In 2012, I completed my undergrad degree at Vanderbilt University with a major in civil engineering when computer science departments were mid-sized versus other engineering majors. In 2016, I realized that software was indeed eating the world, and what better place to go than the birth of software, Silicon Valley. Attending Stanford for graduate school was hands-down one of the best decisions of my life and one of the achievements I’m most proud of.

What does it mean to be an MS&E alum?

Stanford as an academic institution is extremely diverse in its various disciplines, but one trait aligns everyone that invests in learning there: a life-long pursuit of knowledge discovery. There are really special moments during your time on campus where a famous speaker comes into your lecture hall or you’re working with teammates on a project that you believe can truly become a company. It’s in those moments that you have faith, if only for a split second, that you might be capable of greatness in your career instead of the mundane. Being an alum means carrying remnants of that confidence in my daily life and being able to connect with others that share that feeling.

How did your time at Stanford impact what you do now?

The connections you make during your time at Stanford can shape the course of your future. During my first year of my master's degree, I met another student in the business school named Charlie Maynard who wanted to start a company to address college financial affordability. After our first meeting on campus, it became clear that I wanted to work with him and his co-founder Raymond Murthi. We did a summer accelerator at Sequoia Capital and then Pear VC. Just a few months later, we had raised a $2M seed round to build Going Merry, a scholarship and financial aid platform. I joined as COO, and within a few years we had reached a million students in over half the high schools in the country. We were acquired by Navient (NASDAQ: NAVI) to be part of Earnest, its student lending company.

I then transitioned into venture capital working at Floodgate, an early stage fund, with Ann Miura Ko and Tyler Whittle, both of whom have strong ties to Stanford and MS&E. Over the course of a year, we launched a crypto-focused fellowship and an accelerator program.

After about a year of working in venture capital, I wanted to continue honing my product-building skills, so I joined an early-stage company called Beacons AI as the first product manager hire. I had met the CEO, Neal Jean, over a decade ago during undergrad, but we crossed paths again at Stanford. After he and two other co-founders graduated from Stanford with PhDs in AI, they decided to build Beacons, and I wanted to join them for the ride. Beacons AI is an all-in-one business platform for creators, with incredible investors including Andreessen Horowitz and Y Combinator.

Was there a particular class or professor that really stuck with you?

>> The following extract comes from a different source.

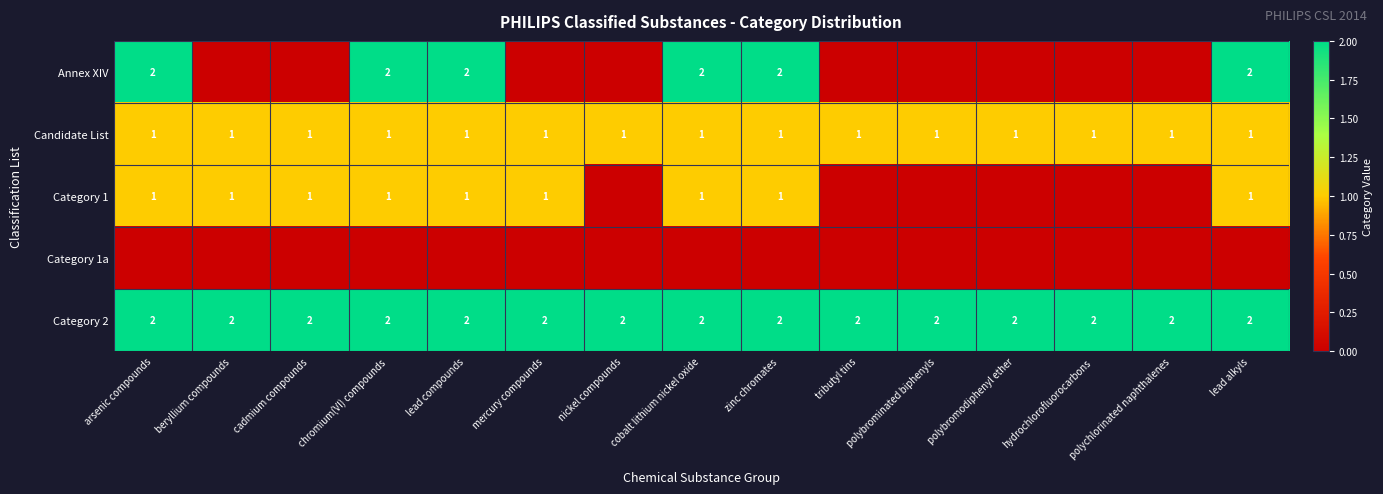

Is it true that Category 2 equals 1 at cobalt lithium nickel oxide?

False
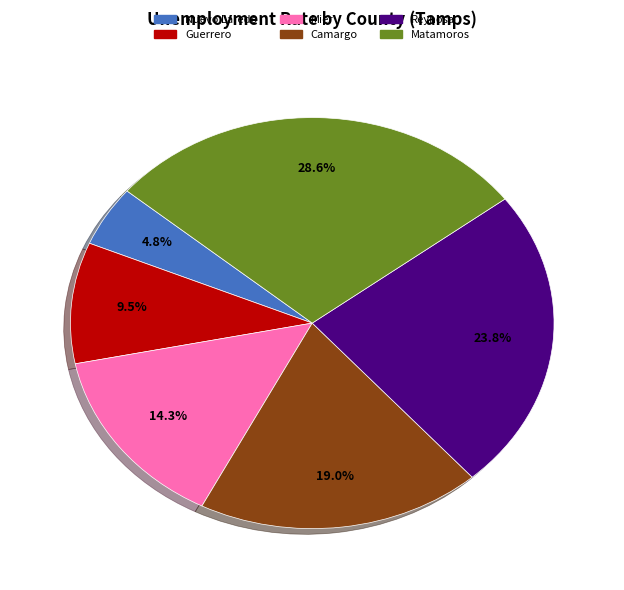

Which category has the biggest portion of the pie?

Matamoros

Heidi Roizen, Adjunct Lecturer in MS&E, and Tina Seelig, former Professor of the Practice in MS&E—the instructors for the Stanford Threshold Venture Fellowship—had an immeasurable impact on my time in school and still to this day. The fellowship was a cohort of twelve students from various engineering disciplines, and we covered a wide range of topics related to launching and leading high growth companies. I was also assigned a fascinating mentor during this program, Scott McNealy, a co-founder of Sun Microsystems, one of the early computer technology companies most well known for creating the Java programming language. I met some of my closest friends in this fellowship and am still actively involved with the alumni.

What advice would you give to current MS&E students?

  1. Take advantage of all the incredible resources while you're there. Consider taking classes from a wide range of departments at Stanford, especially outside the engineering school, such as the Graduate School of Business (GSB) and the Hasso Plattner Institute of Design (d.school).
  2. Meet as many like-minded people as you can in clubs, classes, and socially. Focus on building deep enduring friendships instead of transactional ones.
  3. Identify where you want to be in your career in 10-20 years, find people who have reached that point, and then try to backtrack what it would take to get there.